WHAT THIS TASK INVOLVES - Which lines belong in your copy? Those from the start of the data through the line with "Inflationsausgleichprämie", exactly as written, without any pictures.

DATA EXTRACT -
====================
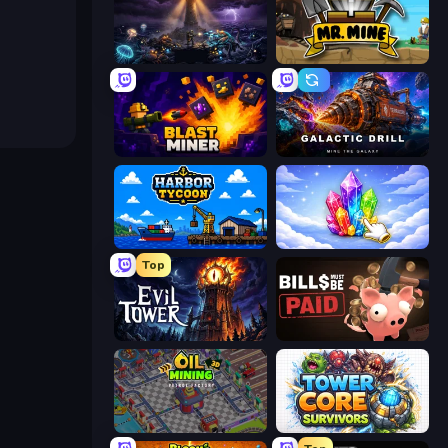
The Last Lighthouse
Mr. Mine
Blast Miner
Galactic Drill
Harbor Tycoon
Crystalia Idle Clicker
Top
Evil Tower
Bills Must Be Paid
Oil Mining 3D: Petrol Factory
Tower Core Survivors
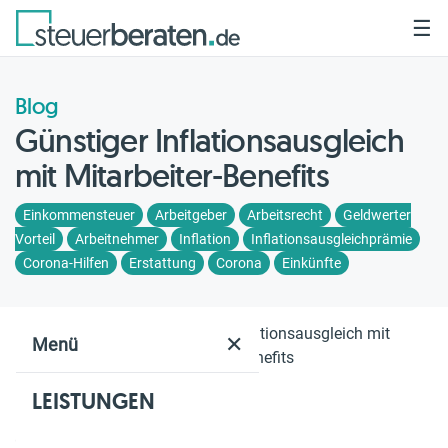
☰
Blog
Günstiger Inflationsausgleich
mit Mitarbeiter-Benefits
Einkommensteuer
Arbeitgeber
Arbeitsrecht
Geldwerter
Vorteil
Arbeitnehmer
Inflation
Inflationsausgleichprämie
Corona-Hilfen
Erstattung
Corona
Einkünfte
Home
Blog
Günstiger Inflationsausgleich mit
✕
Menü
Mitarbeiter-Benefits
LEISTUNGEN
Geschätzte Lesezeit: 5 Min.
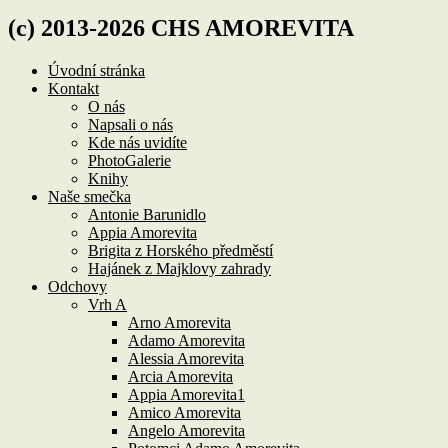
(c) 2013-2026 CHS AMOREVITA
Úvodní stránka
Kontakt
O nás
Napsali o nás
Kde nás uvidíte
PhotoGalerie
Knihy
Naše smečka
Antonie Barunidlo
Appia Amorevita
Brigita z Horského předměstí
Hajánek z Majklovy zahrady
Odchovy
Vrh A
Arno Amorevita
Adamo Amorevita
Alessia Amorevita
Arcia Amorevita
Appia Amorevita1
Amico Amorevita
Angelo Amorevita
====================
YOUR RESPONSE -
The Last Lighthouse
Mr. Mine
Blast Miner
Galactic Drill
Harbor Tycoon
Crystalia Idle Clicker
Top
Evil Tower
Bills Must Be Paid
Oil Mining 3D: Petrol Factory
Tower Core Survivors
☰
Blog
Günstiger Inflationsausgleich
mit Mitarbeiter-Benefits
Einkommensteuer
Arbeitgeber
Arbeitsrecht
Geldwerter
Vorteil
Arbeitnehmer
Inflation
Inflationsausgleichprämie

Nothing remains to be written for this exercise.